Which is totally great. All parents should shoot for the moon with their kids. They really should. And all kids should be proud of their parents’ accomplishments. And all parents, in the end, should just be okay with the fact that no matter what they do, their kid is probably going to end up being mediocre.
I said it. There’s a good chance your child isn’t going to be in the NBA or a member of Mensa. There’s a good chance that everything you’re doing right now is going to make your kid the smartest damn kindergartener ever…and the most bored.
One time at a family function when Carter was 2, he put a bowl over his head and ran head first into a wall. He fell backwards and laughed hysterically. My sister, who is quite possibly the funniest person I know, patted him on his head as she walked by and said, “…but you will be good at sports…” as a jab to the fact that he probably wasn’t going to be the smartest kid in his non-prenatal-acceptance-receiving preschool. And you know what? He’s in third grade now and….drum roll please….he’s an average student! Yay! Average! And, he’s fantastic at sports. He might even play in the NBA.
But probably not.
What am I getting at here? To give up? To not push like crazy to do what you think is best for your kids? Nope. Just a simple reminder that it’s not about you. Your child’s accomplishments will never make up for what you didn’t do in your life, they’ll never make you taller than your dad, and they’ll never really impress the person you’re trying to “one-up” because either they’re not listening to you because they are trying to think of their next ladder rung, or, they don’t give a damn because they’re secure enough to see how completely insecure you are.
And I’m not saying that you don’t get all excited when something super fantastic happens. You can call everyone. But no one calls everyone, so you can TEXT everyone. Tear up every social network. Because accomplishments in any sphere of parenting are what keep us going when everything else super sucks. But there’s a difference between you telling someone to praise YOUR KID and you telling someone to PRAISE YOURSELF.

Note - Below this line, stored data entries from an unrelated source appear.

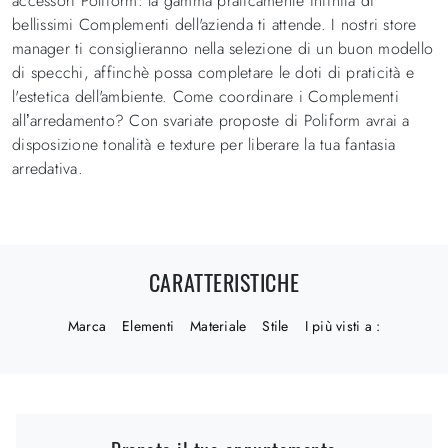
accessori Poliform: la gamma praticamente infinita di
bellissimi Complementi dell'azienda ti attende. I nostri store
manager ti consiglieranno nella selezione di un buon modello
di specchi, affinchè possa completare le doti di praticità e
l'estetica dell'ambiente. Come coordinare i Complementi
all’arredamento? Con svariate proposte di Poliform avrai a
disposizione tonalità e texture per liberare la tua fantasia
arredativa.
CARATTERISTICHE
Marca
Elementi
Materiale
Stile
I più visti a :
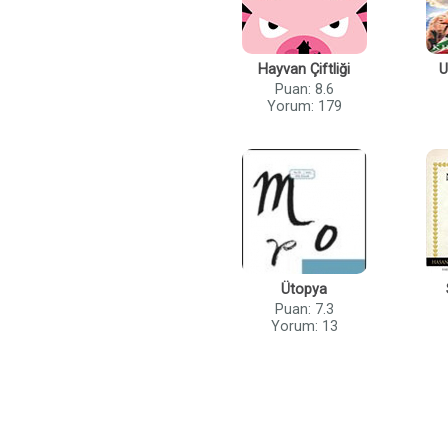
Hayvan Çiftliği
U
Puan: 8.6
Yorum: 179
Ütopya
Puan: 7.3
Yorum: 13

Just try not to be too disappointed the first time your child comes home with a “B”. When your son with Asperger’s doesn’t end up creating a social network. When your daughter doesn’t win the pageant you should have never entered her in because it’s creepy. Realize that we want our kids to do their best in whatever arena of life they enter into, not your best. If they are happy and challenged and impossibly mediocre, good for you. You’re normal.
…unless you’re still hearing voices.